Receiver Operating Characteristic (ROC) Curve #
A graphical representation of the performance of a classification model at various threshold settings. It plots the true positive rate against the false positive rate and is used to evaluate the model's ability to discriminate between positive and negative classes.
Recall #
A performance metric for classification models that measures the proportion of true positive predictions out of all actual positive samples. It is calculated as the number of true positives divided by the sum of true positives and false negatives.
Regression #
A type of supervised learning task where the goal is to predict a continuous output variable based on one or more input variables.
Residual Analysis #
The process of analyzing the residuals, or the differences between the predicted and actual values, to evaluate the performance of a regression model. It is used to detect any patterns or systematic errors in the residuals, which may indicate a poor fit or a biased model.
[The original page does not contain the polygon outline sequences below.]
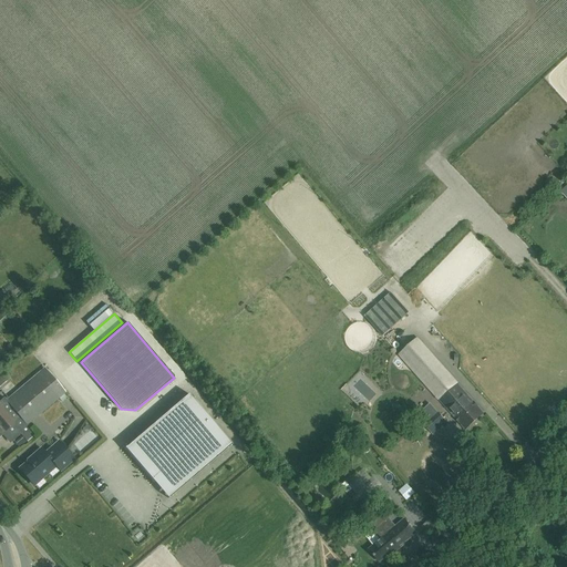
[(416,339),(399,356),(464,430),(483,414),(416,339)]
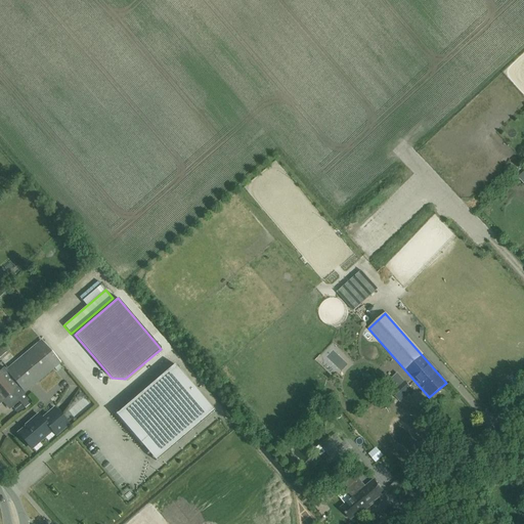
[(4,321),(10,330),(15,325),(9,317),(4,321)]
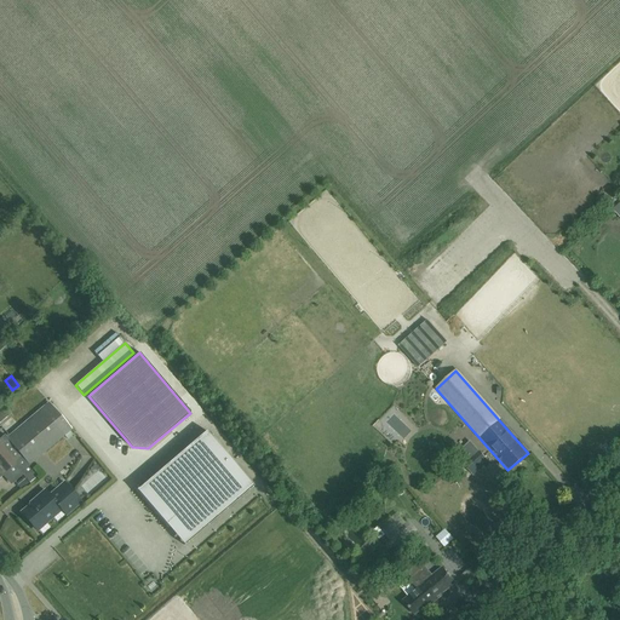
[(3,475),(13,465),(29,482),(38,475),(29,465),(72,429),(50,403),(7,438),(5,436),(0,440),(0,477),(3,476),(3,475)]
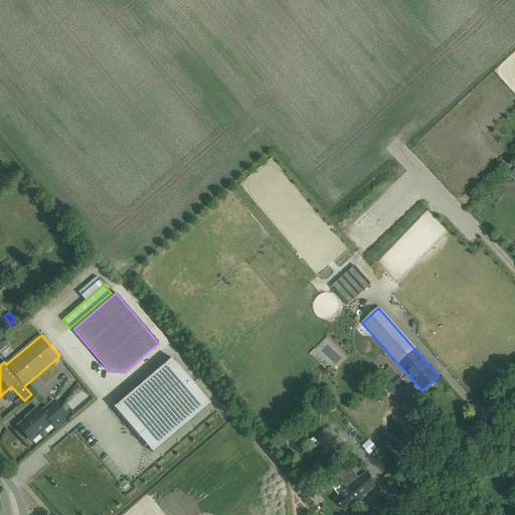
[(0,342),(0,353),(1,354),(10,346),(4,339),(0,342)]
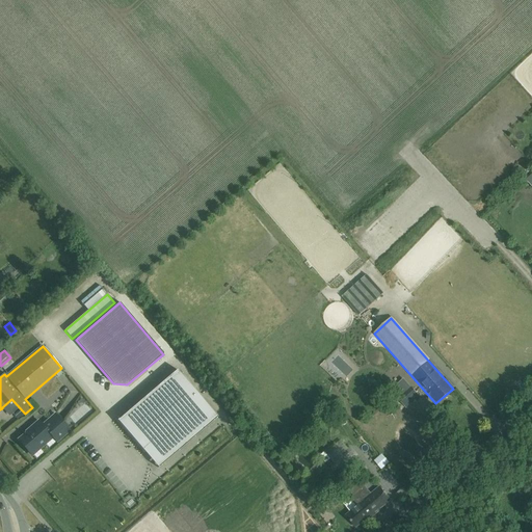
[(118,419),(116,421),(117,421),(120,423),(118,423),(144,453),(147,451),(162,464),(167,459),(217,418),(177,370),(118,420),(118,419)]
Root Mean Squared Error (RMSE) #
A performance metric for regression models that measures the root of the average of the squared differences between the predicted and actual values. It is calculated as the square root of the mean squared error and is used to evaluate the accuracy of the model's predictions.
Specificity #
A performance metric for classification models that measures the proportion of true negative predictions out of all actual negative samples. It is calculated as the number of true negatives divided by the sum of true negatives and false positives.
Supervised Learning #
A type of machine learning where the goal is to learn a mapping between input variables and output variables based on labeled training data.
Training Set #
A subset of the data used to train a model. The model learns the relationship between the input variables and the output variables based on the training data.
Testing Set #
A subset of the data used to evaluate the performance of a trained model. The model's predictions on the testing data are compared to the actual values to assess the model's ability to generalize to new, unseen data.
Underfitting #
A situation where a model is too simple and fails to capture the underlying pattern in the data, resulting in poor performance on both training and testing data. Underfitting is characterized by high bias and high variance.
Variance #
A measure of the difference between the expected predictions of a model and the predictions on the training data. A high variance model is overly complex and tends to overfit the data, resulting in poor performance on new, unseen data.
Validation Curve #
A graphical representation of the performance of a model as a function of its complexity. It is used to detect any biases or variances in the model and to identify the optimal complexity for the model.
Visual Evaluation #
The process of visually inspecting the data and the model's predictions to evaluate its performance. Visual evaluation is used to detect any patterns or anomalies in the data and to assess the model's ability to capture these patterns.